Bugün hemen herkesin bildiği bir gerçek var ki o da Bursa’da büyük bir depremin er veya geç olacağıdır. Bursa’daki fay hatlarını incelediğimizde bütün fay hatlarının doğu-batı aksında devam ettiğini görürüz. Depremsellik açısından Bursa’da en sağlam bölgenin de yine Uludağ’ın güneyinde kalan dağ yöresi olduğu da artık bilinen bir gerçektir. Bu yol sayesinde Sayın Cumhur Başkanımız’ın ‘’ Yol medeniyettir’’ sözünün gereği olarak bölge hem daha da medeniyete kavuşacak hem de Bursa’nın nüfus ve konut yükünü kaldıracak rezerv bir alan haline gelecektir.
Yok olmaya yüz tutmuş köyler tekrar canlanacak, bölgeye geri dönüşler hızlanacak, ilçe merkezlerinde sanayi ve ticaret artacak, eğitimden sağlığa, konuttan ulaşıma birçok konuda Bursa’nın yükü hafifleyecektir.

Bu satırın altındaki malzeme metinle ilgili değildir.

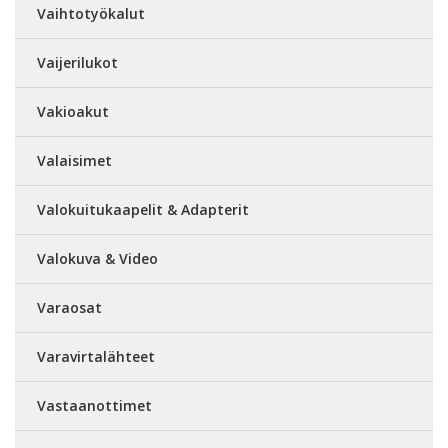
Vaihtotyökalut
Vaijerilukot
Vakioakut
Valaisimet
Valokuitukaapelit & Adapterit
Valokuva & Video
Varaosat
Varavirtalähteet
Vastaanottimet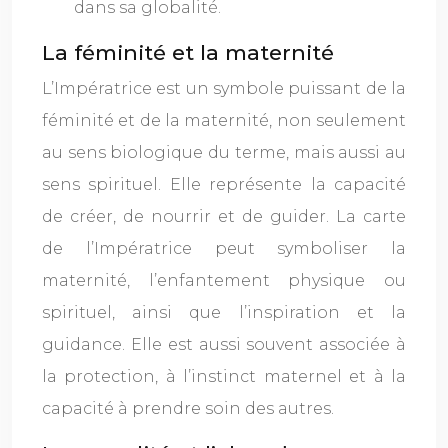
dans sa globalité.
La féminité et la maternité
L’Impératrice est un symbole puissant de la
féminité et de la maternité, non seulement
au sens biologique du terme, mais aussi au
sens spirituel. Elle représente la capacité
de créer, de nourrir et de guider. La carte
de l’Impératrice peut symboliser la
maternité, l’enfantement physique ou
spirituel, ainsi que l’inspiration et la
guidance. Elle est aussi souvent associée à
la protection, à l’instinct maternel et à la
capacité à prendre soin des autres.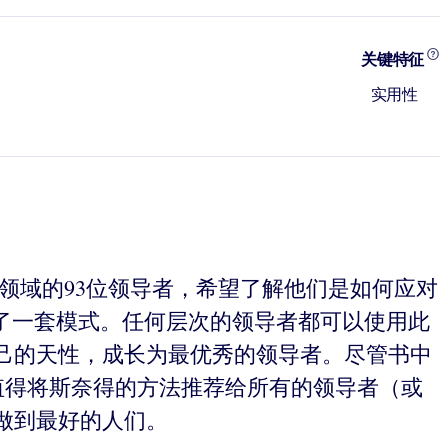
关键特征
实用性
领域的93位领导者，希望了解他们是如何应对
了一套模式。任何层次的领导者都可以使用此
己的天性，成长为最优秀的领导者。尽管书中
值得将斯奈得的方法推荐给所有的领导者（或
做到最好的人们。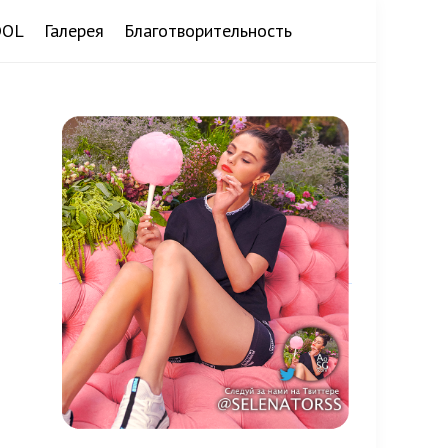
DOL
Галерея
Благотворительность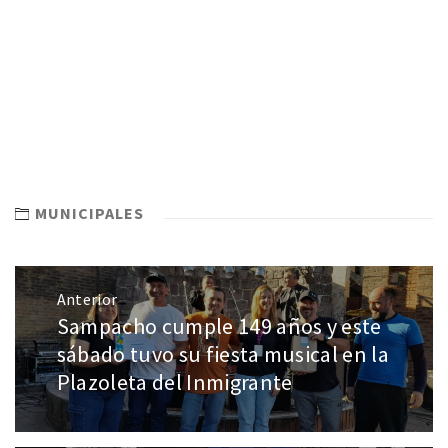
MUNICIPALES
Anterior
Sampacho cumple 149 años y este
sábado tuvo su fiesta musical en la
Plazoleta del Inmigrante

Özellikle Bursa’yı ve dağ yöresini temsil eden millet vekilleri başta olmak üzere tüm etkili çevrelerin bu konuya odaklanmaları ve konuyla ilgili teknik ve bilimsel çalışmaları yapıp ulusal anlamda gündeme getirmeleri gerekir. Madem ki ‘’Yol medeniyet demektir.’’ O halde medeniyeti dört gözle bekliyoruz. Ertuğrul Gazi’den günümüze kadar devlet kurmuş ve devletine hep sadık kalmış, Kayı boyu’nun evlatları olarak bölgenin bu hizmeti hak ettiğini düşünüyorum. Yol olursa Dağ Yöresi ve Marmara’nın güneyi gelişir. Marmara bölgesi içindeki gelişmişlik farkı ortadan kalkar. Dağ yöresi gelişirse Bursa gelişir. Bursa gelişirse Türkiye gelişir.